Skyrizi (Risankizumab) - NICE Approves New Biologic for Psoriasis

Skyrizi (Risankizumab) has been recommended for the treatment of severe psoriasis in adults in England and Wales.

The National Institute for Health and Care Excellence (NICE) has today published its decision to recommend the biologic medicine, Skyrizi (also known by its generic name, Risankizumab), to treat severe plaque psoriasis in adults in England and Wales where the condition has not responded to systemic treatments (such as methotrexate, ciclosporin and phototherapy), or where these treatments cannot be tolerated by the patient.

This decision is the result of a fast track appraisal (FTA), a process which was first introduced in 2017 for technologies that offer exceptional value for money. According to NICE, the aim of fast track appraisals is 'to provide quicker access for patients to the most cost-effective new treatments.'

How does Skyrizi work?

Skyrizi blocks the activity of interleukin-23 (IL-23), a chemical ‘messenger’ in the immune system which signals other cells to cause inflammation. In people with psoriasis, the immune system is overactive and creates too much inflammation, which leads to the development of psoriasis symptoms. Skyrizi is very precise and binds to a specific part of the IL-23 messenger, called p19. This then blocks IL-23 from sending out the inflammation signals and processes, preventing some of the inflammation from occurring and leading to an improvement in psoriasis for some people who take it.

How is Skyrizi used?

Skyrizi is taken as an injection under the skin via a pre-filled syringe or pre-filled injection pen. The recommended dose is 150mg. When Skyrizi was launched you needed to have two injections of 75mg at each dose. However, from 9th July 2021 each injection will now contain the full dose (150mg) and so only one injection will be required each time. There will still be supplies of the two dose injections through to January 2022. The injections should be administered in areas such as the thighs or abdomen avoiding where the skin is tender, bruised or affected by psoriasis. If you are using the two-dose version of Skyrizi, the injections should be administered in separate body site locations e.g. the thigh and abdomen.

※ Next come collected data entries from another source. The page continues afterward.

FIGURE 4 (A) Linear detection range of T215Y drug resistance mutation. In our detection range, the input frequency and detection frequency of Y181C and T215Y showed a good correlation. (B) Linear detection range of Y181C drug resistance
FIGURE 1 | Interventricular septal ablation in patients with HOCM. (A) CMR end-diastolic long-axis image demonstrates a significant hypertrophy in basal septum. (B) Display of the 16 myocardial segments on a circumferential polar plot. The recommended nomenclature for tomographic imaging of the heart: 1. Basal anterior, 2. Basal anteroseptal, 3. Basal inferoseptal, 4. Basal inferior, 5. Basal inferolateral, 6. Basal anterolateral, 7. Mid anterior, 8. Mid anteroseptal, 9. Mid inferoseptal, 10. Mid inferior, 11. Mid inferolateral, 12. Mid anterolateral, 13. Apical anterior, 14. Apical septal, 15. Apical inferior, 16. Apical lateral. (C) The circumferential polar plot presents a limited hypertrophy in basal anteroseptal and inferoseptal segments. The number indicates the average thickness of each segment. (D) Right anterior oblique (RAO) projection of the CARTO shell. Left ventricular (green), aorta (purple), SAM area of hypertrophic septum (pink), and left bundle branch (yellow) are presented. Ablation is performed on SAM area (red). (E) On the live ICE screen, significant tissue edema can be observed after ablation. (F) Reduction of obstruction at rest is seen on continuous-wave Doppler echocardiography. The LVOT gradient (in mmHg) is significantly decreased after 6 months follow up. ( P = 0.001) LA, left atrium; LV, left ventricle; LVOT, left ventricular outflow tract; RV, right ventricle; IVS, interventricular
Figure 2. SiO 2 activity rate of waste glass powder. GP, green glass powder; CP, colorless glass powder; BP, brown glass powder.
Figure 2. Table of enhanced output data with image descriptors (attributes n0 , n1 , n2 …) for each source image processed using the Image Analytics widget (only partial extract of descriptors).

When you begin taking Skyrizi you will have your first injection(s), followed four weeks later by your next. After that Skyrizi is usually taken every 12 weeks. Most people will be trained by a nurse to give the injection to themselves.

People taking Skyrizi are likely to need regular blood tests – usually carried out by a Dermatology specialist, or by their own GP, to monitor general health whilst on the treatment.

People taking Skyrizi are more at risk of infections and so should be vaccinated against pneumonia and have an annual flu vaccination. However, not all vaccinations are safe in people taking Skyrizi and ‘live’ vaccinations (for example yellow fever, shingles) should not be given whilst on Skyrizi and for one year after stopping Skyrizi. Check with a doctor, nurse or pharmacist before having any vaccinations or taking other medication if you are not sure.